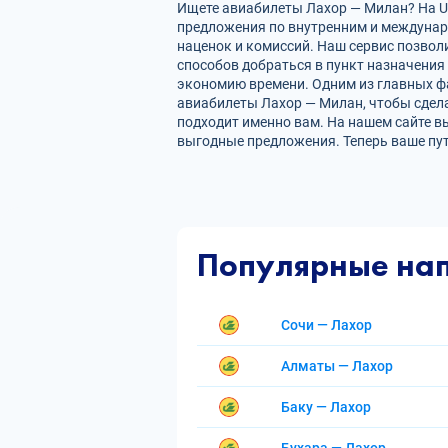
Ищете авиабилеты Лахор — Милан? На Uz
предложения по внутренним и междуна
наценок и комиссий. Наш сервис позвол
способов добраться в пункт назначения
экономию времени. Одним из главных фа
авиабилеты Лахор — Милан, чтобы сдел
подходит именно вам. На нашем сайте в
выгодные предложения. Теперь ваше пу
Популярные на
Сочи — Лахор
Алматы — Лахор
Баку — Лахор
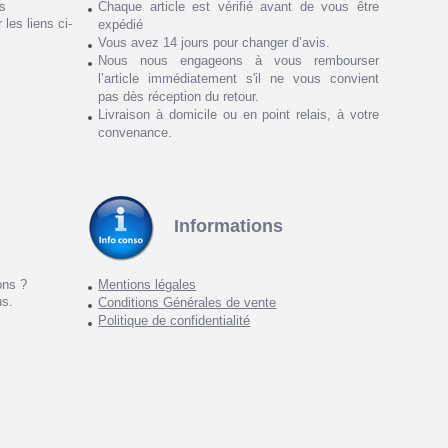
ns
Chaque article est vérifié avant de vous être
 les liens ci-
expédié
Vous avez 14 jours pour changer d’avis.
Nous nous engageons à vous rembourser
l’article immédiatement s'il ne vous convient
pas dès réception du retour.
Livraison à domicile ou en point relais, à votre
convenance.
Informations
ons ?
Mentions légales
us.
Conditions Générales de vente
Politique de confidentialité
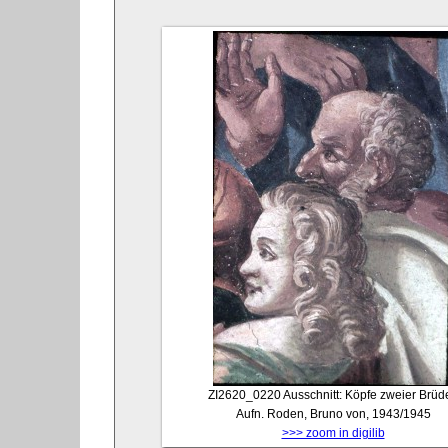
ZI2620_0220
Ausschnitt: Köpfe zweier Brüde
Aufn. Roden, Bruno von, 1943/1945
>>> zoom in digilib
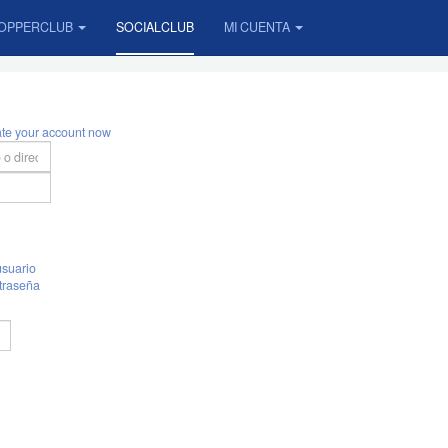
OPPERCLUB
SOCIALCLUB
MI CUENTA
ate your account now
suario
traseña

---

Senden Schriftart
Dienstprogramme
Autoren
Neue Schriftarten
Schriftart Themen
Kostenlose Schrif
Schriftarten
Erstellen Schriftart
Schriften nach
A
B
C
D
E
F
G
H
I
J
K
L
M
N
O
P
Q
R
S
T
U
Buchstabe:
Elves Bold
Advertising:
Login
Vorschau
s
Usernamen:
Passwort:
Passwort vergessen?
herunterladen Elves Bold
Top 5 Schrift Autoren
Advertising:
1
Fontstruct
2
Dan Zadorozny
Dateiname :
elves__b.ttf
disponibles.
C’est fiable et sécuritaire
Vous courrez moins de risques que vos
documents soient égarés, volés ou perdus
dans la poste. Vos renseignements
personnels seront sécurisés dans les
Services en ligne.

---

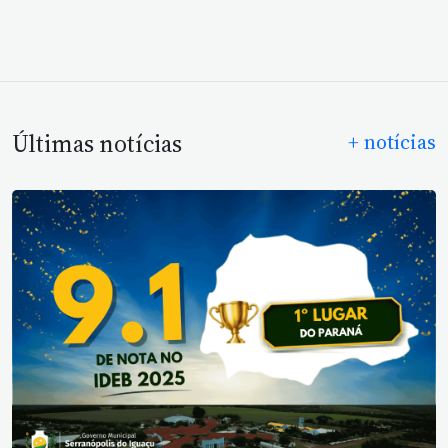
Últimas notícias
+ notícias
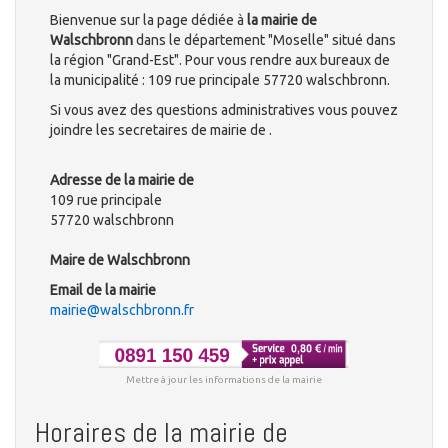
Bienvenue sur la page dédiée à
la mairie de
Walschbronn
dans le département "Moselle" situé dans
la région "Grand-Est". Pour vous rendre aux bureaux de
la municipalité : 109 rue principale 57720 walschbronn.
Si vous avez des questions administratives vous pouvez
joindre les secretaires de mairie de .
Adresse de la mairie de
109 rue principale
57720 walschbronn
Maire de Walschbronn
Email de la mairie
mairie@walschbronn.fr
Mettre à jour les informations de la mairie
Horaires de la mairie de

* _Aim of the exercise_:
Copy the lines of the records from the one containing "Senden Schriftart" through the one containing "Services en ligne.", including both of those lines.

* _Task result_:
Senden Schriftart
Dienstprogramme
Autoren
Neue Schriftarten
Schriftart Themen
Kostenlose Schrif
Schriftarten
Erstellen Schriftart
Schriften nach
A
B
C
D
E
F
G
H
I
J
K
L
M
N
O
P
Q
R
S
T
U
Buchstabe:
Elves Bold
Advertising:
Login
Vorschau
s
Usernamen:
Passwort:
Passwort vergessen?
herunterladen Elves Bold
Top 5 Schrift Autoren
Advertising:
1
Fontstruct
2
Dan Zadorozny
Dateiname :
elves__b.ttf
disponibles.
C’est fiable et sécuritaire
Vous courrez moins de risques que vos
documents soient égarés, volés ou perdus
dans la poste. Vos renseignements
personnels seront sécurisés dans les
Services en ligne.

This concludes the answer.